Großes Risiko - meist verkannt: Berufsunfähigkeit

Fünf Einwände gegen eine BU-Versicherung und die dahinter stehenden falschen Annahmen

Themen:
Berufsunfähigkeit, Erwerbsminderung

Wir alle wissen doch von fast allem mindestens doch ein wenig, oder? Ganz gewiss! Die Frage ist aber, ob dieses, meist auch noch falsche Teilwissen als Grundlage schwerwiegender Entscheidungen taugt. In der öffentlichen Meinung gibt es viele Vorbehalte gegen eine private Berufsunfähigkeitsversicherung. Hier fünf Einwände und ihre falsche Grundlage

1. Ich werde eh nicht berufsunfähig!

Tolles Argument, meist gestützt von der inhaltlichen Begründung, man arbeite ja in einem Büro an einem Schreibtisch, was kann da schon passieren? Unabhängig davon, dass einseitige Bürotätigkeit zu heftigen körperlichen Folgen führen kann, muss festgestellt werden, dass mittlerweile 28% aller BU-Fälle durch psychische Erkrankungen bedingt sind, also nicht im Zusammenhang mit extremer körperlicher Tätigkeit stehen. Es kann also jeden treffen! Und wer im Büro arbeitet, ist nicht auf der sicheren Seite.

2. Der Staat zahlt ja auch!

Richtig!, aber wie viel? Die staatliche Erwerbsminderungsrente fordert erstens harte Voraussetzungen, damit überhaupt gezahlt wird - und dann reicht sie hinten und vorne nicht! Es hatte ja auch seinen Grund, warum die gesetzliche Berufsunfähigkeits-Versicherung durch die striktere und kargere Erwerbsminderungsrente abgelöst wurde - sie wurde einfach zu teuer. Was der Staat heute noch leistet, reicht oft zum "Verhungern"!

3. Wenn ich eine Versicherung habe, zahlt sie im Schadenfall dann doch nicht!

Um überhaupt einen Anspruch auf staatliche Leistungen zu bekommen, müssen bestimmte Bedingungen in Bezug auf die Zugehörigkeit zur Sozialversicherung erfüllt sein, sonst geht man ganz leer aus. Habe ich einen privaten BU-Vertrag unterschrieben, der nach ehrlicher Beantwortung der Gesundheitsfragen policiert werden kann, greift die Deckung des Risikos sofort!

4. Eine Berufsunfähigkeitsversichrung ist extrem teuer!

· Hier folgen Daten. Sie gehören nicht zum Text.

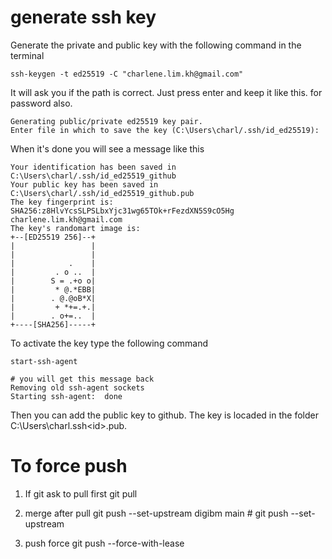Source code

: # generate ssh key


Generate the private and public key with the following command in the terminal

    ssh-keygen -t ed25519 -C "charlene.lim.kh@gmail.com"

It will ask you if the path is correct. Just press enter and keep it like this. for password also.

    Generating public/private ed25519 key pair.
    Enter file in which to save the key (C:\Users\charl/.ssh/id_ed25519):

When it's done you will see a message like this

    Your identification has been saved in C:\Users\charl/.ssh/id_ed25519_github
    Your public key has been saved in C:\Users\charl/.ssh/id_ed25519_github.pub
    The key fingerprint is:
    SHA256:z8HlvYcsSLPSLbxYjc31wg65TOk+rFezdXN5S9cO5Hg charlene.lim.kh@gmail.com
    The key's randomart image is:
    +--[ED25519 256]--+
    |                 |
    |                 |
    |            .    |
    |         . o ..  |
    |        S = .+o o|
    |         * @.*EBB|
    |        . @.@oB*X|
    |         + *+=.+.|
    |        . o+=..  |
    +----[SHA256]-----+

To activate the key type the following command

    start-ssh-agent

    # you will get this message back 
    Removing old ssh-agent sockets
    Starting ssh-agent:  done

Then you can add the public key to github. The key is locaded in the folder C:\Users\charl\.ssh\<id>.pub.

# To force push

1. If git ask to pull first
    git pull

2. merge after pull
    git push --set-upstream digibm main   # git push --set-upstream <project> <branch>

3. push force
    git push --force-with-lease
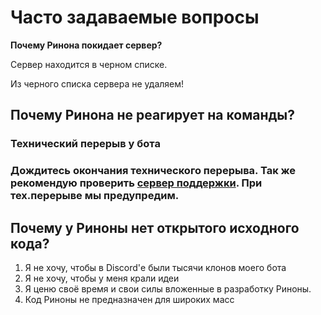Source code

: # Часто задаваемые вопросы

**Почему Ринона покидает сервер?**

Сервер находится в черном списке.

Из черного списка сервера не удаляем!

## **Почему Ринона не реагирует на команды?**  <a id="pochemu-rinona-ne-reagiruet-na-komandy"></a>

### Технический перерыв у бота <a id="2-6-1"></a>

### Дождитесь окончания технического перерыва. Так же рекомендую проверить [сервер поддержки](https://discord.gg/WSv9TJY). При тех.перерыве мы предупредим. <a id="2-6-2"></a>

## Почему у Риноны нет открытого исходного кода? <a id="pochemu-u-rinony-net-otkrytogo-iskhodnogo-koda"></a>

1. Я не хочу, чтобы в Discord'е были тысячи клонов моего бота
2. Я не хочу, чтобы у меня крали идеи
3. Я ценю своё время и свои силы вложенные в разработку Риноны.
4. Код Риноны не предназначен для широких масс

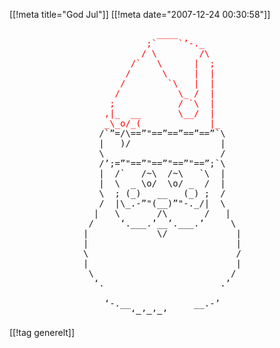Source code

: [[!meta  title="God Jul"]]
[[!meta  date="2007-12-24 00:30:58"]]
<pre>                          <font color="#ff0000">  ____</font>
               <font color="#ff0000">           ;`    `&#8217;-._
                         / \        /\
                       /`   \      |  ;
                      /      \     |  |
                     /        `\   |  |
                    /           \_ /  |
                   ;            / `\  |
                  ,|_  __       \__/  |
                  _\_o/_(             |_</font>
                 /`&#8221;=/\==&#8221;"==&#8221;==&#8221;==&#8221;==&#8221;`\
                 |   )/                 |
                 \                      /
                 /&#8217;;=&#8221;"==&#8221;"==&#8221;"==&#8221;"==&#8221;;`\
                 |  /`   /~\  /~\   `\  |
                 |  \  _ \o/  \o/ _  /  |
                 \  ; (_)   __   (_) ;  /
                 /  |\_.-&#8221;"(__)&#8221;"-._/|  \
                |   \       /\       /   |
               /     &#8216;.___.&#8217;__&#8217;.___.&#8217;     \
              |             \/             |
              |                            |
              \                            /
              |                            |
               \                          /
                &#8216;.                      .&#8217;

                  &#8216;-.__            __.-&#8217;
                       &#8216;&#8212;&#8217;&#8211;&#8217;&#8212;&#8217;</pre>

[[!tag  generelt]]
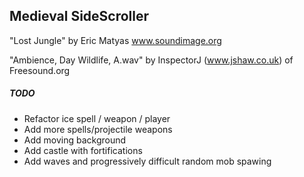 ## Medieval SideScroller

"Lost Jungle"
by Eric Matyas
www.soundimage.org

"Ambience, Day Wildlife, A.wav"
by InspectorJ
(www.jshaw.co.uk) of Freesound.org


##### TODO
- Refactor ice spell / weapon / player
- Add more spells/projectile weapons
- Add moving background
- Add castle with fortifications
- Add waves and progressively difficult random mob spawing
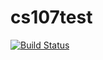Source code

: # cs107test

[![Build Status](https://app.travis-ci.com/rob3rtroessler/cs107test.svg?branch=main)](https://app.travis-ci.com/rob3rtroessler/cs107test)
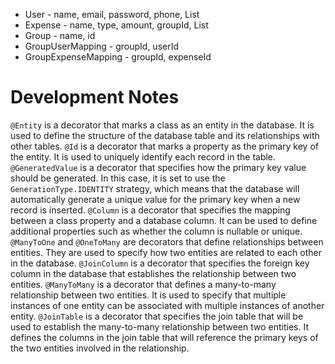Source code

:  - User - name, email, password, phone, List<groupId>
 - Expense - name, type, amount, groupId, List<userId>
 - Group - name, id
 - GroupUserMapping - groupId, userId
 - GroupExpenseMapping - groupId, expenseId



# Development Notes
``@Entity`` is a decorator that marks a class as an entity in the database. It is used to define the structure of the database table and its relationships with other tables.
``@Id`` is a decorator that marks a property as the primary key of the entity. It is used to uniquely identify each record in the table.
``@GeneratedValue`` is a decorator that specifies how the primary key value should be generated. In this case, it is set to use the `GenerationType.IDENTITY` strategy, which means that the database will automatically generate a unique value for the primary key when a new record is inserted.
``@Column`` is a decorator that specifies the mapping between a class property and a database column. It can be used to define additional properties such as whether the column is nullable or unique.
``@ManyToOne`` and ``@OneToMany`` are decorators that define relationships between entities. They are used to specify how two entities are related to each other in the database.
``@JoinColumn`` is a decorator that specifies the foreign key column in the database that establishes the relationship between two entities.
``@ManyToMany`` is a decorator that defines a many-to-many relationship between two entities. It is used to specify that multiple instances of one entity can be associated with multiple instances of another entity.
``@JoinTable`` is a decorator that specifies the join table that will be used to establish the many-to-many relationship between two entities. It defines the columns in the join table that will reference the primary keys of the two entities involved in the relationship.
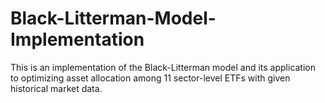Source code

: # Black-Litterman-Model-Implementation

This is an implementation of the Black-Litterman model and its application to optimizing asset allocation among 11 sector-level ETFs with given historical market data.

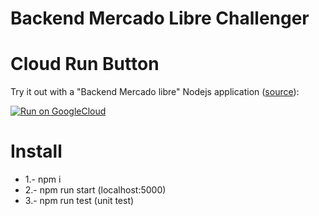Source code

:# Backend Mercado Libre Challenger

# Cloud Run Button


Try it out with a "Backend Mercado libre" Nodejs application ([source](https://deploy.cloud.run/?git_repo=https://github.com/devjaime/backend_meli.git)):

[![Run on GoogleCloud](https://storage.googleapis.com/cloudrun/button.svg)](https://deploy.cloud.run/?git_repo=https://github.com/devjaime/backend_meli.git)


# Install
* 1.- npm i
* 2.- npm run start (localhost:5000)
* 3.- npm run test (unit test)

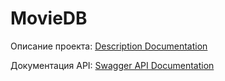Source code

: # MovieDB

Описание проекта:
[Description Documentation](docs/description.md)

Документация API:
[Swagger API Documentation](docs/swagger.yaml)
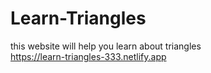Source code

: # Learn-Triangles
this website will help you learn about triangles<br>
https://learn-triangles-333.netlify.app
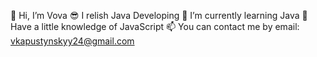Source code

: 👋 Hi, I’m Vova
😎 I relish Java Developing
🌱 I’m currently learning Java
👦 Have a little knowledge of JavaScript
📫 You can contact me by email: vkapustynskyy24@gmail.com
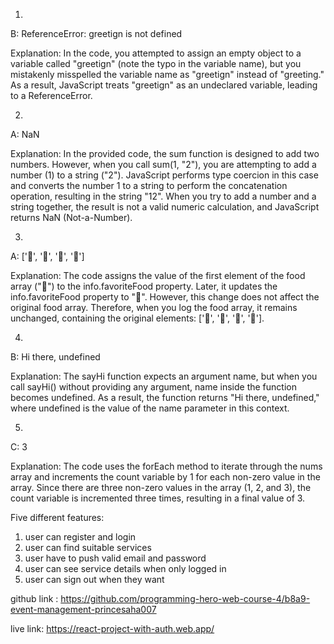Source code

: 1. 


B: ReferenceError: greetign is not defined

Explanation: In the code, you attempted to assign an empty object to a variable called "greetign" (note the typo in the variable name), but you mistakenly misspelled the variable name as "greetign" instead of "greeting." As a result, JavaScript treats "greetign" as an undeclared variable, leading to a ReferenceError.

2. 
A: NaN

Explanation: In the provided code, the sum function is designed to add two numbers. However, when you call sum(1, "2"), you are attempting to add a number (1) to a string ("2"). JavaScript performs type coercion in this case and converts the number 1 to a string to perform the concatenation operation, resulting in the string "12". When you try to add a number and a string together, the result is not a valid numeric calculation, and JavaScript returns NaN (Not-a-Number).

3.
A: ['🍕', '🍫', '🥑', '🍔']

Explanation: The code assigns the value of the first element of the food array ("🍕") to the info.favoriteFood property. Later, it updates the info.favoriteFood property to "🍝". However, this change does not affect the original food array. Therefore, when you log the food array, it remains unchanged, containing the original elements: ['🍕', '🍫', '🥑', '🍔'].

4. 
B: Hi there, undefined

Explanation: The sayHi function expects an argument name, but when you call sayHi() without providing any argument, name inside the function becomes undefined. As a result, the function returns "Hi there, undefined," where undefined is the value of the name parameter in this context.

5.
C: 3

Explanation: The code uses the forEach method to iterate through the nums array and increments the count variable by 1 for each non-zero value in the array. Since there are three non-zero values in the array (1, 2, and 3), the count variable is incremented three times, resulting in a final value of 3.




Five different features:
1. user can register and login
2. user can find suitable services
3. user have to push valid email and password
4. user can see service details when only logged in
5. user can sign out when they want


github link : https://github.com/programming-hero-web-course-4/b8a9-event-management-princesaha007

live link: https://react-project-with-auth.web.app/
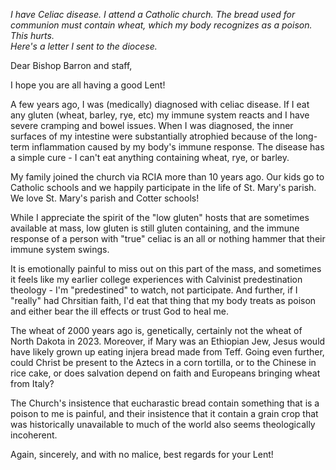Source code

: _I have Celiac disease.  I attend a Catholic church. The bread used for communion must contain wheat, which my body recognizes as a poison. 
This hurts.  
Here's a letter I sent to the diocese._

Dear Bishop Barron and staff,

I hope you are all having a good Lent!

A few years ago, I was (medically) diagnosed with celiac disease.  If I eat any gluten (wheat, barley, rye, etc) my immune system reacts and I have severe cramping and bowel issues.  When I was diagnosed, the inner surfaces of my intestine were substantially atrophied because of the long-term inflammation caused by my body's immune response.  The disease has a simple cure - I can't eat anything containing wheat, rye, or barley.  

My family joined the church via RCIA more than 10 years ago.  Our kids go to Catholic schools and we happily participate in the life of St. Mary's parish.  We love St. Mary's parish and Cotter schools!

While I appreciate the spirit of the "low gluten" hosts that are sometimes available at mass, low gluten is still gluten containing, and the immune response of a person with "true" celiac is an all or nothing hammer that their immune system swings.

It is emotionally painful to miss out on this part of the mass, and sometimes it feels like my earlier college experiences with Calvinist predestination theology - I'm "predestined" to watch, not participate.  And further, if I "really" had Chrsitian faith, I'd eat that thing that my body treats as poison and either bear the ill effects or trust God to heal me.  

The wheat of 2000 years ago is, genetically, certainly not the wheat of North Dakota in 2023.  Moreover, if Mary was an Ethiopian Jew, Jesus would have likely grown up eating injera bread made from Teff.  Going even further, could Christ be present to the Aztecs in a corn tortilla, or to the Chinese in rice cake, or does salvation depend on faith and Europeans bringing wheat from Italy?

The Church's insistence that eucharastic bread contain something that is a poison to me is painful, and their insistence that it contain a grain crop that was historically unavailable to much of the world also seems theologically incoherent.

Again, sincerely, and with no malice, best regards for your Lent!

Na ja, das kann passieren, wenn man ganz besonders schlau ist, sich lange Zeit läßt mit einem Vertrag und meint, man spare in jüngeren Jahren erstmal viel Beitrag. Tatsächlich liegt die BU-Wahrscheinlichkeit im Laufe eines Berufslebens mittlerweile bei fast 30 %. Es handelt sich also um ein sehr hohes Risiko, dass der Versicherung im Leistungsfall auch eine Menge Geld kostet. Nehmen wir einen 45-Jährigen, der berufsunfähig wird und nun monatlich bis zum 65. Lebensjahr 1.500,- Rente erhält. Das wäre ein Betrag von 360.000,- Wer bei der Wahrscheinlichkeit von 30% ein so hohes Risiko absichern will und erst in der Altersphase damit beginnt, wo das eigentliche Risiko liegt, zahlt extreme Beiträge - nur zu verständlich! Wer aber in jungen Jahren, in der Ausbildung, während oder nach dem Studium damit beginnt, genießt nicht nur in jungen Jahren Versicherungsschutz, er hat auch eine durchgehend gleibleibende, geringe Beitragshöhe. 

5. Man zahlt und bekommt am Ende eh nichts raus!

Das könnte sein, aber wo ist das Problem? Ich fühle mich gern gut abgesichert, aber verzichte gerne darauf, dass der Versicherungsfall eintritt. Soll ich mir einen Brand oder einen Einbruch wünschen, damit die Versicherung sich "lohnt"? Toll, wenn ich im Schadenfall versichert bin, aber wie gut, wenn ich von Schaden und Krankheit verschont wurde. Manche Menschen haben schon eine krude Logik.